As is well known, the EAEU project owes a great deal to the personal effort of President Putin and to his aspiration to recover Kremlin control of the relations of the ex-Soviet republics with the European Union and the rest of the world. However, it is worth remembering that the driving force behind it (and the person who kept the idea alive in the 90s) was Nazarbayev himself, who dreamed of making Astana the capital of Eurasia and the bridge that would connect Asia with Europe (whether via Russia or Turkey). The goal of his initial project was to cope with the risks to the territorial integrity of Kazakhstan posed by a possible Slavic union (Belarus, Russia and Ukraine). That is to say that closer relations to Moscow were meant, specifically, to reinforce Kazakh integrity and sovereignty.

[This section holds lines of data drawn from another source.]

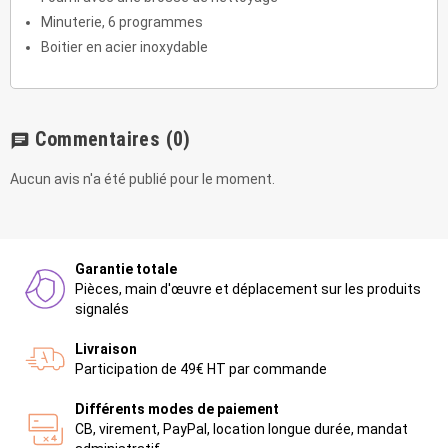
Minuterie, 6 programmes
Boitier en acier inoxydable
Commentaires
(0)
chat
Aucun avis n'a été publié pour le moment.
Garantie totale
Pièces, main d'œuvre et déplacement sur les produits
signalés
Livraison
Participation de 49€ HT par commande
Différents modes de paiement
CB, virement, PayPal, location longue durée, mandat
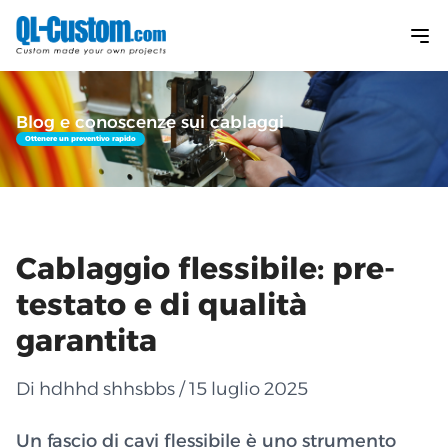
Blog e conoscenze sui cablaggi
Ottenere un preventivo rapido
Cablaggio flessibile: pre-
testato e di qualità
garantita
Di hdhhd shhsbbs / 15 luglio 2025
Un fascio di cavi flessibile è uno strumento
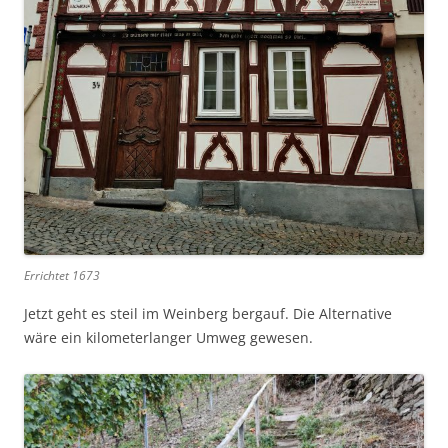
Errichtet 1673
Jetzt geht es steil im Weinberg bergauf. Die Alternative
wäre ein kilometerlanger Umweg gewesen.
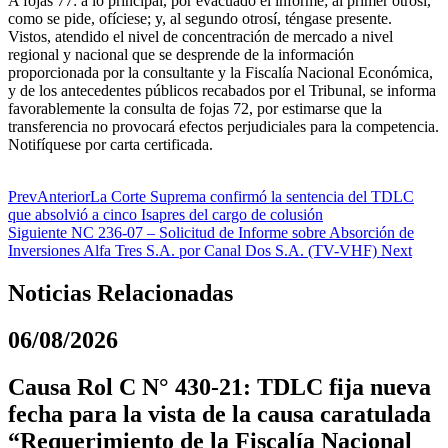
A fojas 77: a lo principal, por evacuado el informe; al primer otrosí,
como se pide, ofíciese; y, al segundo otrosí, téngase presente.
Vistos, atendido el nivel de concentración de mercado a nivel
regional y nacional que se desprende de la información
proporcionada por la consultante y la Fiscalía Nacional Económica,
y de los antecedentes públicos recabados por el Tribunal, se informa
favorablemente la consulta de fojas 72, por estimarse que la
transferencia no provocará efectos perjudiciales para la competencia.
Notifíquese por carta certificada.
Prev
Anterior
La Corte Suprema confirmó la sentencia del TDLC
que absolvió a cinco Isapres del cargo de colusión
Siguiente
NC 236-07 – Solicitud de Informe sobre Absorción de
Inversiones Alfa Tres S.A. por Canal Dos S.A. (TV-VHF)
Next
Noticias Relacionadas
06/08/2026
Causa Rol C N° 430-21: TDLC fija nueva
fecha para la vista de la causa caratulada
“Requerimiento de la Fiscalía Nacional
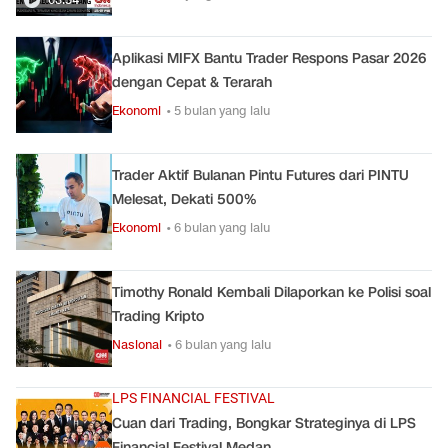
Aplikasi MIFX Bantu Trader Respons Pasar 2026
dengan Cepat & Terarah
Ekonomi
• 5 bulan yang lalu
Trader Aktif Bulanan Pintu Futures dari PINTU
Melesat, Dekati 500%
Ekonomi
• 6 bulan yang lalu
Timothy Ronald Kembali Dilaporkan ke Polisi soal
Trading Kripto
Nasional
• 6 bulan yang lalu
LPS FINANCIAL FESTIVAL
Cuan dari Trading, Bongkar Strateginya di LPS
Financial Festival Medan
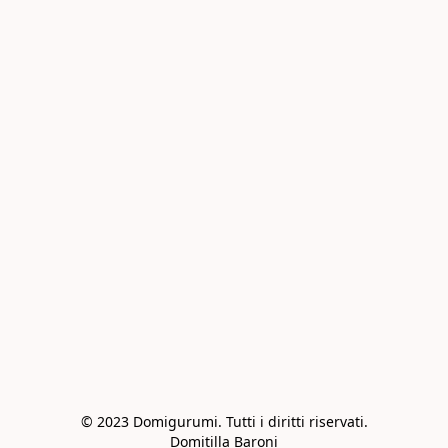
© 2023 Domigurumi. Tutti i diritti riservati.

Domitilla Baroni
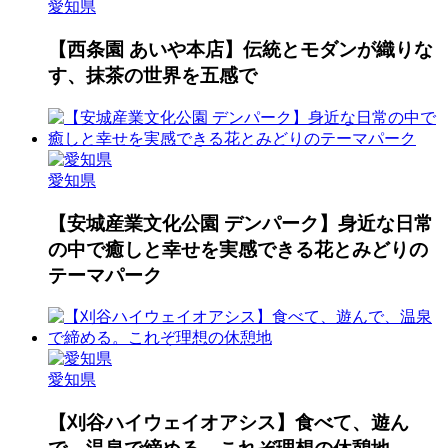
愛知県
【西条園 あいや本店】伝統とモダンが織りな
す、抹茶の世界を五感で
愛知県
【安城産業文化公園 デンパーク】身近な日常
の中で癒しと幸せを実感できる花とみどりの
テーマパーク
愛知県
【刈谷ハイウェイオアシス】食べて、遊ん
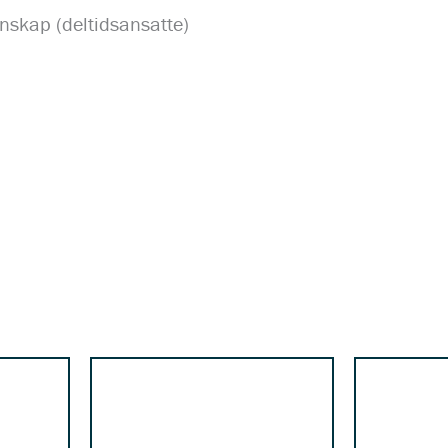
nskap (deltidsansatte)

This position, along with his policy of promoting “inter-ethnic harmony”, allowed Nazarbayev to count on a receptive Kremlin that was little interested then in playing the ethnic card. At the same time, it allowed Astana to implement its so-called multi-vector foreign policy with which it seeks to develop balanced relations with all the major actors in the international system and not to be trapped within any particular bloc. In other words, it is a doctrine that attempts to make a virtue out of necessity and to avoid renewed domination by Russia or by another great power (read: China). In this sense, an increasingly assertive Russia and the apparent Eurasian drift of the Kremlin presents Kazakhstan with a complicated scenario that is plagued with uncertainties and risks.

Traditionally, Russian leaders and thinkers can be divided into three categories when it comes to foreign policy: pro-Western liberals, Eurasianists and the derzhavniki. This last group dominate mainstream opinion and are pragmatic nationalists whose priorities are “national interest” and the status of Russia as a “great power”. The current Eurasian universe is multiple and diverse, but in general, it confers a special civilising mission on Russia and challenges existing borders. Because of his realist, pragmatic approach, Putin has, up to now, been considered a typical representative of the derzhavniki. Nevertheless, his Eurasian and traditionalist turn does not appear to be only a tactical ruse, but is, rather, an important strategic rethink whose consequences remain to be seen. An intellectual as Aleksandr Dugin, for example, has long ceased to be a marginal far-right ideologist, and become a highly influential thinker in the Russian mainstream.

Therefore, the EAEU project has acquired a new dimension and is added to a whole series of political processes and transnational phenomena—from the withdrawal from Afghanistan to the succession processes taking place in Central Asia and the frozen conflicts—that are simmering on a low heat in the Eurasian area but which threaten to come to the boil in the near future.